Copy out everything from the start of the items down to the line containing "È possibile combinare", replacing "multinacional" with "empresa global" and leaving every other word as it is.

----- Material for the task

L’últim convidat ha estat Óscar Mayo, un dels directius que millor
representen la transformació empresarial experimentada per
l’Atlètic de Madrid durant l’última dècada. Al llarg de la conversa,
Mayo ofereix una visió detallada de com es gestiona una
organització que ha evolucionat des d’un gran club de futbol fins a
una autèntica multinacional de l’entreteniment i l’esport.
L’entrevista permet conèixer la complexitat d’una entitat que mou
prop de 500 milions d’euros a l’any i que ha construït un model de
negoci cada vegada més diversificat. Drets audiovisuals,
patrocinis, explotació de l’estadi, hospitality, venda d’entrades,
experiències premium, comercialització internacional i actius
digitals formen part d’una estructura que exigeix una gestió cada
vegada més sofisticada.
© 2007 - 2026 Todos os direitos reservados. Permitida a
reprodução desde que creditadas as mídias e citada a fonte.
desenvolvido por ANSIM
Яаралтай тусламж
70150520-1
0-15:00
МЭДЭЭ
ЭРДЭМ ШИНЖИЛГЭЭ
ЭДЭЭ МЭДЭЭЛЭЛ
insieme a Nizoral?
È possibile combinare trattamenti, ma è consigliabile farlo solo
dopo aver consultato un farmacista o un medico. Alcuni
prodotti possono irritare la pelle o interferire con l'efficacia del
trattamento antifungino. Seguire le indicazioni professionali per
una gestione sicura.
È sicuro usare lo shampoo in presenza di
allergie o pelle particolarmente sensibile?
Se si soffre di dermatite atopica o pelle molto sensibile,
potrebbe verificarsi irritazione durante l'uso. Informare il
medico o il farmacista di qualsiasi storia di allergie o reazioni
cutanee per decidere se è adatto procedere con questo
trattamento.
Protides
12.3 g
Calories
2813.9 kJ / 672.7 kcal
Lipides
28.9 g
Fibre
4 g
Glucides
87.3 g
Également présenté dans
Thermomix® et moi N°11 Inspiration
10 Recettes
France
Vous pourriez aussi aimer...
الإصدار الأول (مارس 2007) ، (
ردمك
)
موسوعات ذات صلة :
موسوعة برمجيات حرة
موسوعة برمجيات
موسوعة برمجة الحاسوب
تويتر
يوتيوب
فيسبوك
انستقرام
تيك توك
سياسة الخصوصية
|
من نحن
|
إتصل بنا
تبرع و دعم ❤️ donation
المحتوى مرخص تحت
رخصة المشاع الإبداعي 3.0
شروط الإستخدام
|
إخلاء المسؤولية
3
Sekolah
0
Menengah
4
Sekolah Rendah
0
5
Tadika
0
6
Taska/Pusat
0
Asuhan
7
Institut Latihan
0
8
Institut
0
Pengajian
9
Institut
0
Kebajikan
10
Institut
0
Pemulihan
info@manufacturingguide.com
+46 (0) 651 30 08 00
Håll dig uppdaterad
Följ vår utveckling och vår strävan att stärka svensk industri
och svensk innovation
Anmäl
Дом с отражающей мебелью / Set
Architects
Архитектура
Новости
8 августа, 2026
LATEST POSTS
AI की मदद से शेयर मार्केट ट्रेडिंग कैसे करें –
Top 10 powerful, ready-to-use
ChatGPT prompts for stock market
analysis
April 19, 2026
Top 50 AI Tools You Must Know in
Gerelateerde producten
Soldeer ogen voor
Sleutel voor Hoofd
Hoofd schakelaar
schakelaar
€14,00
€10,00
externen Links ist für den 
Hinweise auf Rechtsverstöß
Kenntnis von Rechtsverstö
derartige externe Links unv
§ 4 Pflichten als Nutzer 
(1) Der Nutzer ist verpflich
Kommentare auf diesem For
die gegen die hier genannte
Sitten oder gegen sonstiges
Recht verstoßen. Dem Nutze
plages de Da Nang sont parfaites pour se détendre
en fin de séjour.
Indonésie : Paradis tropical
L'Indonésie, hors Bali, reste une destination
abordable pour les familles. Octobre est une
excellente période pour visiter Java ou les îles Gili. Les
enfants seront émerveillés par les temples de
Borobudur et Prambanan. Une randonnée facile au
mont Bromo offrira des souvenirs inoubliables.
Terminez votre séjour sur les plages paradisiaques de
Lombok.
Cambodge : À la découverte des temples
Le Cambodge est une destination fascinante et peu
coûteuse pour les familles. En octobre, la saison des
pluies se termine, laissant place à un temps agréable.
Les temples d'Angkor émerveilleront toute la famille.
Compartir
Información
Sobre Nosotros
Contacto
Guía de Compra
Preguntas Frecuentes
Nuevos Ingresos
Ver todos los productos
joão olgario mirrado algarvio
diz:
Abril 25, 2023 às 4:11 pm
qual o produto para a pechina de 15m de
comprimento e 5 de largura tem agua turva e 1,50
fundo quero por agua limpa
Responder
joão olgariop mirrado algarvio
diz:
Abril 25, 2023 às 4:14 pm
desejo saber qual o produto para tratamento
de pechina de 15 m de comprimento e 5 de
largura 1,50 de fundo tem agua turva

----------

Solution:
L’últim convidat ha estat Óscar Mayo, un dels directius que millor
representen la transformació empresarial experimentada per
l’Atlètic de Madrid durant l’última dècada. Al llarg de la conversa,
Mayo ofereix una visió detallada de com es gestiona una
organització que ha evolucionat des d’un gran club de futbol fins a
una autèntica empresa global de l’entreteniment i l’esport.
L’entrevista permet conèixer la complexitat d’una entitat que mou
prop de 500 milions d’euros a l’any i que ha construït un model de
negoci cada vegada més diversificat. Drets audiovisuals,
patrocinis, explotació de l’estadi, hospitality, venda d’entrades,
experiències premium, comercialització internacional i actius
digitals formen part d’una estructura que exigeix una gestió cada
vegada més sofisticada.
© 2007 - 2026 Todos os direitos reservados. Permitida a
reprodução desde que creditadas as mídias e citada a fonte.
desenvolvido por ANSIM
Яаралтай тусламж
70150520-1
0-15:00
МЭДЭЭ
ЭРДЭМ ШИНЖИЛГЭЭ
ЭДЭЭ МЭДЭЭЛЭЛ
insieme a Nizoral?
È possibile combinare trattamenti, ma è consigliabile farlo solo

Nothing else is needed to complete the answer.